Education takes place everywhere. Educational work is a silent process of nurturing growth. For example, we work with experts in Israel to help Tsinghua professors promote technology applications. Many young people joined us along the way, including graduate and doctoral students. While discussing a potential technology application with the professionals, you can see that those students are learning and proliferating.
DCB students are much younger, which means the growth is more subtle. My two children both participated in WWA activities. When my younger daughter applied for a student leadership position, I could see that her application touched on many observations and insights from WWA activities, then processed and explained with her own understanding. Students are not always instantly inspired by a WWA event, but it is extremely valuable to be immersed in such an educational environment, discussing social and industrial topics with parents and peers.
During the process, the students absorbed a lot of information. At some point in the future, when the time is right, this information, together with students' own ideas, will grow into something incredible.
6. Do you collaborate with the WWA student committee members? What do you think of students’ role in this program?
I do have a lot of communication with DCB students during WWA events. In my work, I usually communicate with graduate students, DCB students are younger, and they have slightly different points of view. I value the opportunity to connect with the younger students.
At first, I observed that the students hosting or leading panel discussions did very well on the stage. Later on, Ms Qin told me that students prepared the sessions and the questions themselves, which was entirely unexpected. Everyone did very well – from the Head Boy, Head Girl, Prefects, or other students participated in WWA sessions. The student-led approach is very meaningful, truly showing the student leadership in DCB.
7. What have you found most impressive in WWA over the past few years?
I'm in the field of Science and Technology. Although I’ve experienced life and work overseas, the perception of the community attribute that comes with WWA has inspired me greatly.
For example, I brought the interpretation of Sustainable Innovation from the WWA summit to Tsinghua's cooperation projects. In the past, we read the phrase Sustainability and Innovation separately, but in fact, the two concepts have deep interactive meanings, and an underlying interpretation is Heritage and Innovation. One of our innovation touchpoints in Tsinghua is to innovate from heritage with a global mindset. So we do not only work on international sustainable innovation projects but also inherit past innovations and find applications in the new era. This interpretation from the community's perspective is inspired by my participation in WWA activities.
8. You gave a lot of pertinent advice to young people in WWA activities. In an environment filled with uncertainty, what is your advice for the future development of DCB students?
My advice is to pursue the things that bring sparkles to your eyes.
I'm working on a collaborative curriculum with Harvard University on topics related to Climate Change and Sustainable Innovation. Many students participating in the course are traditionally Science and Engineering majors, who may have little thought about globalisation and sustainability. When we kicked off this curriculum, students were not exactly passionate about it. But as the course went on, students' interests began to form, and they started to generate their own ideas.
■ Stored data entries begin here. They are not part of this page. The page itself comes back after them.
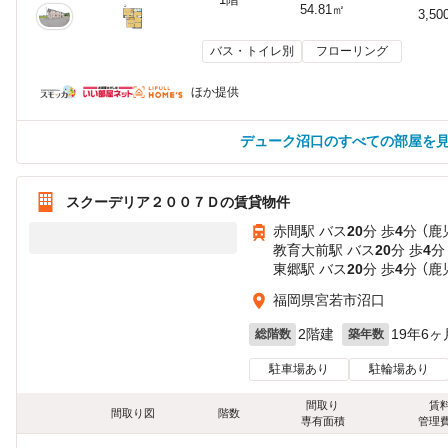
54.81㎡
3,50
バス・トイレ別
フローリング
ほか提供
デューク沼口のすべての部屋を
スクーデリア２００７Ｄの賃貸物件
赤間駅 バス
20
分 歩
4
分 （鹿
教育大前駅 バス
20
分 歩
4
分
東郷駅 バス
20
分 歩
4
分 （鹿
福岡県宮若市沼口
2階建
19年6ヶ
総階数
築年数
駐車場あり
駐輪場あり
間取り
賃
間取り図
階数
専有面積
管理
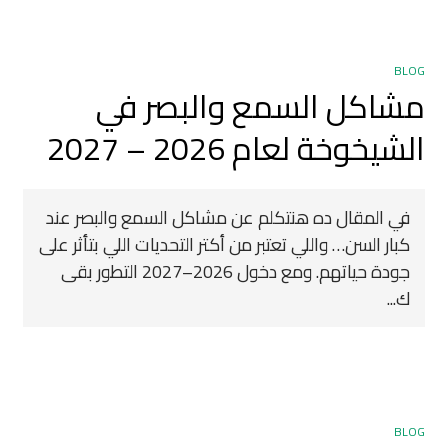
BLOG
مشاكل السمع والبصر في
الشيخوخة لعام 2026 – 2027 ️
في المقال ده هنتكلم عن مشاكل السمع والبصر عند
كبار السن… واللي تعتبر من أكتر التحديات اللي بتأثر على
جودة حياتهم. ومع دخول 2026–2027 التطور بقى
ك...
BLOG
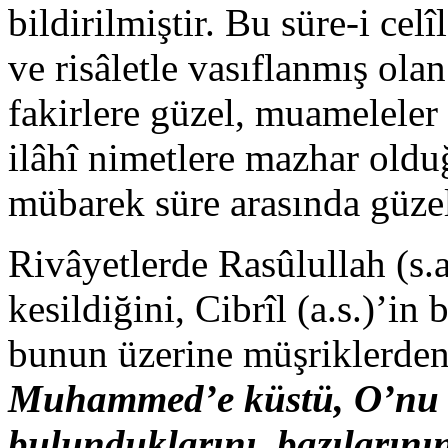
bildirilmiştir. Bu süre-i ce
ve risâletle vasıflanmış ol
fakirlere güzel, muameleler
ilâhî nimetlere mazhar old
mübarek süre arasında güzel
Rivâyetlerde Rasûlullah (s.
kesildiğini, Cibrîl (a.s.)’i
bunun üzerine müşriklerden 
Muhammed’e küstü, O’nu te
bulunduklarını, bazılarını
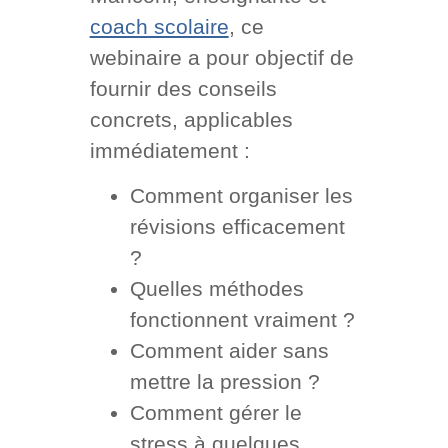
coach scolaire
, ce
webinaire a pour objectif de
fournir des conseils
concrets, applicables
immédiatement :
Comment organiser les
révisions efficacement
?
Quelles méthodes
fonctionnent vraiment ?
Comment aider sans
mettre la pression ?
Comment gérer le
stress à quelques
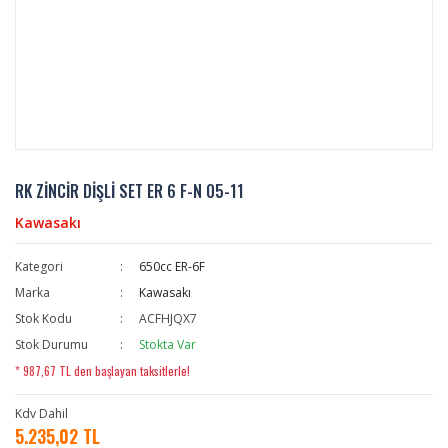
RK ZİNCİR DİŞLİ SET ER 6 F-N 05-11
Kawasakı
Kategori
650cc ER-6F
Marka
Kawasakı
Stok Kodu
ACFHJQX7
Stok Durumu
Stokta Var
* 987,67 TL den başlayan taksitlerle!
Kdv Dahil
5.235,02 TL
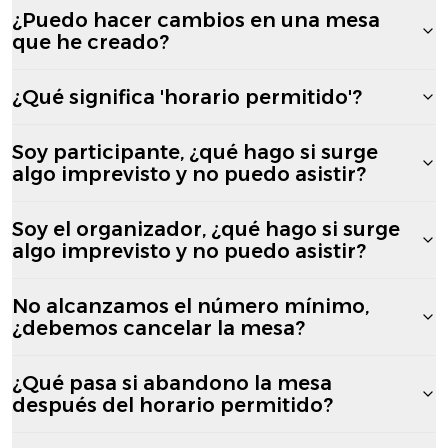
¿Puedo hacer cambios en una mesa
que he creado?
¿Qué significa 'horario permitido'?
Soy participante, ¿qué hago si surge
algo imprevisto y no puedo asistir?
Soy el organizador, ¿qué hago si surge
algo imprevisto y no puedo asistir?
No alcanzamos el número mínimo,
¿debemos cancelar la mesa?
¿Qué pasa si abandono la mesa
después del horario permitido?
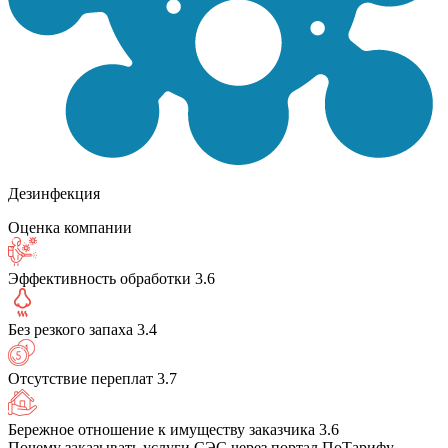
Дезинфекция
Оценка компании
Эффективность обработки
3.6
Без резкого запаха
3.4
Отсутствие переплат
3.7
Бережное отношение к имуществу заказчика
3.6
Почему заказывать услуги СЭС через портал ПоТарифу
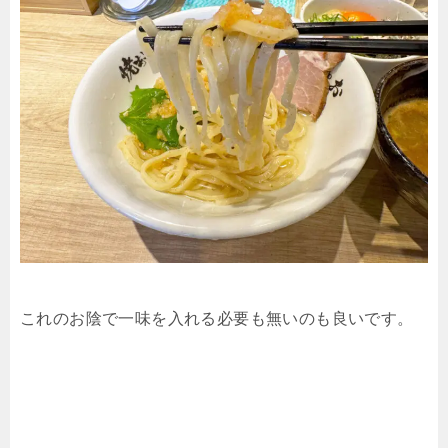
これのお陰で一味を入れる必要も無いのも良いです。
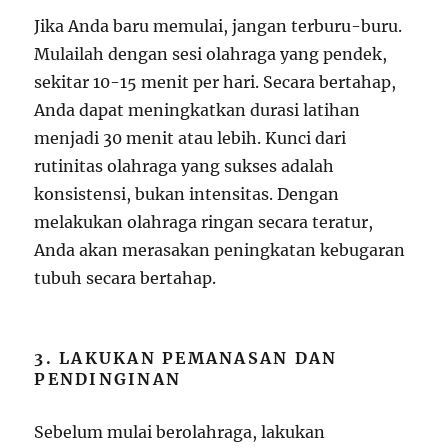
Jika Anda baru memulai, jangan terburu-buru.
Mulailah dengan sesi olahraga yang pendek,
sekitar 10-15 menit per hari. Secara bertahap,
Anda dapat meningkatkan durasi latihan
menjadi 30 menit atau lebih. Kunci dari
rutinitas olahraga yang sukses adalah
konsistensi, bukan intensitas. Dengan
melakukan olahraga ringan secara teratur,
Anda akan merasakan peningkatan kebugaran
tubuh secara bertahap.
3. LAKUKAN PEMANASAN DAN
PENDINGINAN
Sebelum mulai berolahraga, lakukan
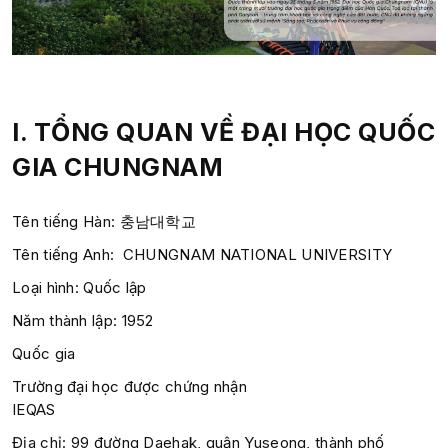
I. TỔNG QUAN VỀ ĐẠI HỌC QUỐC
GIA CHUNGNAM
Tên tiếng Hàn: 충남대학교
Tên tiếng Anh: CHUNGNAM NATIONAL UNIVERSITY
Loại hình: Quốc lập
Năm thành lập:
1952
Quốc gia
Trường đại học được chứng nhận
IEQAS
Địa chỉ: 99 đường Daehak, quận Yuseong, thành phố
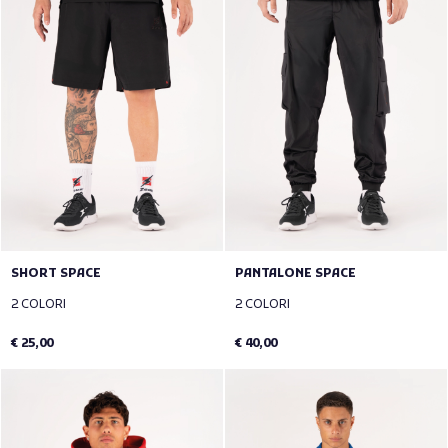
SHORT SPACE
PANTALONE SPACE
2 COLORI
2 COLORI
€ 25,00
€ 40,00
Followingly, there will be international exchanges and cooperation with Hong Kong schools with Harvard. You can see students' eyes light up when talking about these potentials. Anyone in education should understand the great potential and energy behind the bright eyes of students.
Similarly, DCB students will go to a far bigger world in the future. Many things changed in the past three years, and perhaps young students nowadays feel disconnected from the world. I suggest young people keep an open mind, try to communicate, do what excites them, and pursue the things that bring sparkles to their eyes.